Sogar 29 Küchenchefs haben es neu in die Kategorie der 1-Stern-Restaurants geschafft, die jetzt bei 209 Häusern liegt. Neun von ihnen liegen in Nordrhein-Westfalen, darunter das "Enzo im Schiffchen" in Düsseldorf und "Bembergs Häuschen" in Euskirchen. An zweiter Stelle mit acht neuen 1-Stern-Häusern liegt Baden-Württemberg. Hier wurden unter anderem das "Erbprinz" in Ettlingen und das "Yosh" in Stuttgart ausgezeichnet.
Von den 24 Restaurants, deren Sterne im neuen "Guide Michelin gestrichen wurden, haben 8 geschlossen beziehungsweise schließen zum Jahresende. Abgestuft wurden unter anderem das "Quadriga" in Berlin und das "Brenners Park-Restaurant" in Baden-Baden.
Die derzeit weltweit gefeierte Küche der Regionalität mit ihrer Speerspitze Rene Redzepi vom Noma in Kopenhagen schmeckt ihnen nicht unbedingt in der Aufbereitung der hiesigen Szene.
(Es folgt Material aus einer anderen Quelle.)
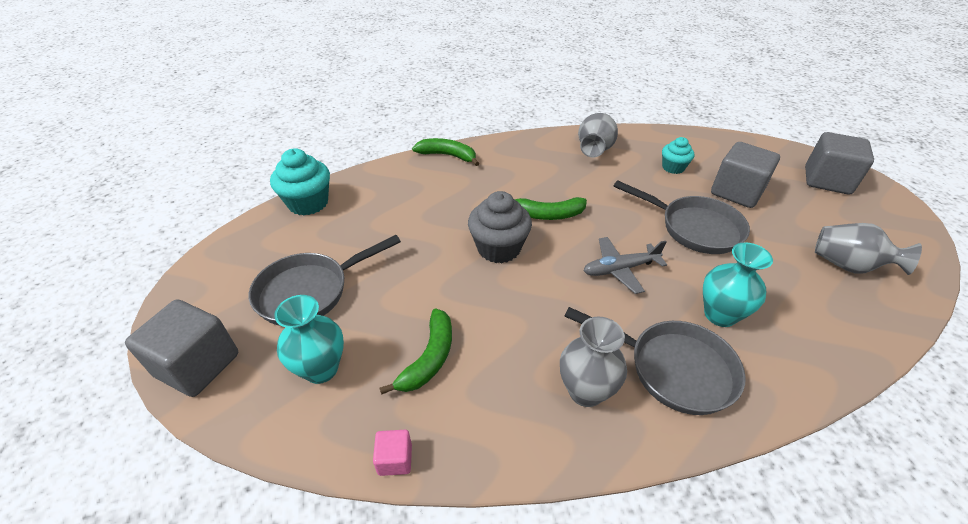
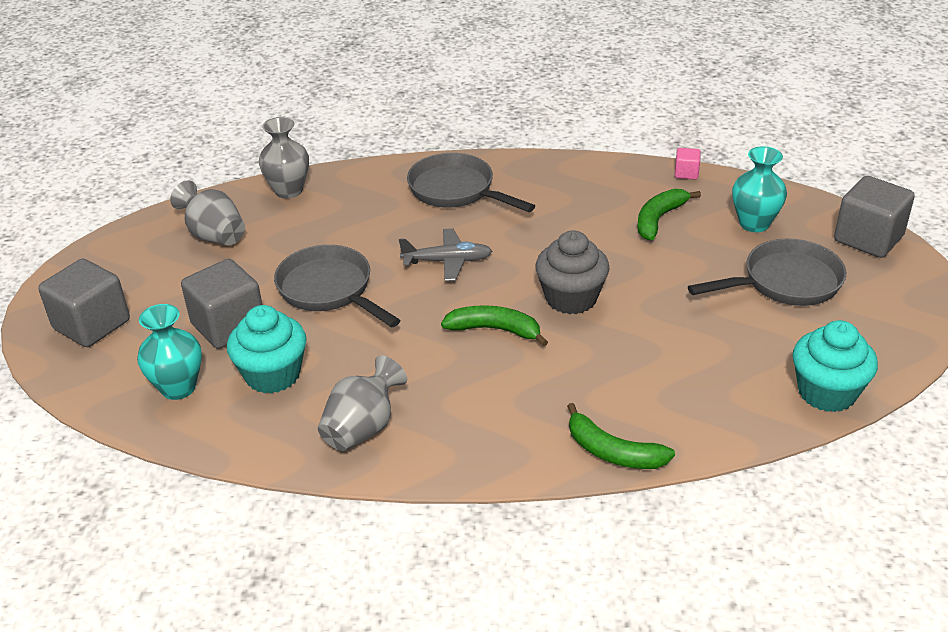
camera: 165 degrees left, 5 degrees down
(585, 391) = (534, 187): grey vase -> grey vase (288, 190)
(673, 167) = (273, 375): turquoise cupcake -> turquoise cupcake, size x1.66
(720, 315) = (383, 216): turquoise vase -> turquoise vase (178, 388)

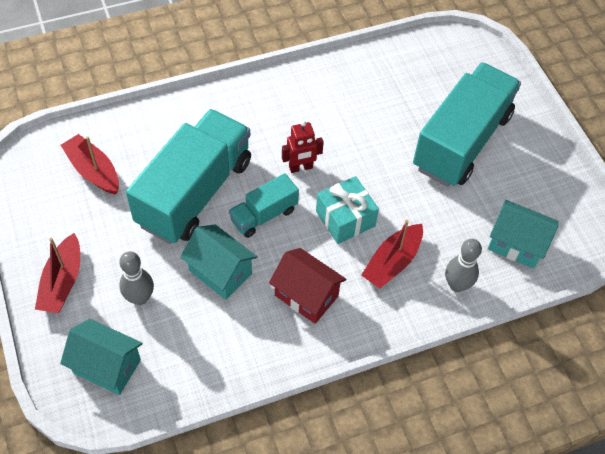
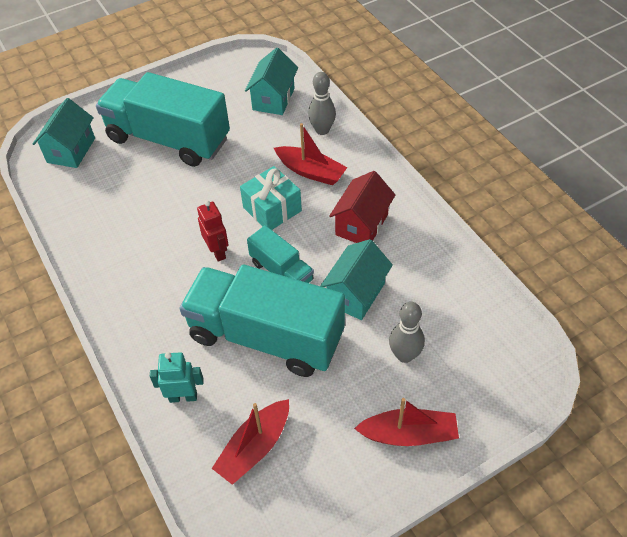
camera: 95 degrees left, 5 degrees down
(107, 366) = (487, 364): turquoise house -> turquoise house (71, 150)
(155, 129) = (183, 397): none -> turquoise robot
Sie monieren
"die Hinwendung zu Kraut und Gemüse im Dessert" und „dass bei dieser von der nordischen Küche inspirierten und hierzulande in deutscher Gründlichkeit nachvollzogenen Huldigung der Rohkost übersehen wird: Wenn das Hirn bereits deutliche Sättigungssignale sendet und der Gaumen durch das Wechselspiel unterschiedlicher Aromen ermattet ist, hat nur eine Geschmacksrichtung noch eine echte Chance, weil sie ganz anders ist: das Süße.“
Einfallslose Köche durchstöberten das Internet, um anderer Köche Ideen weniger kreativ auf die Karte zu setzen, schimpfen die Autoren in der 30. Ausgabe weiter.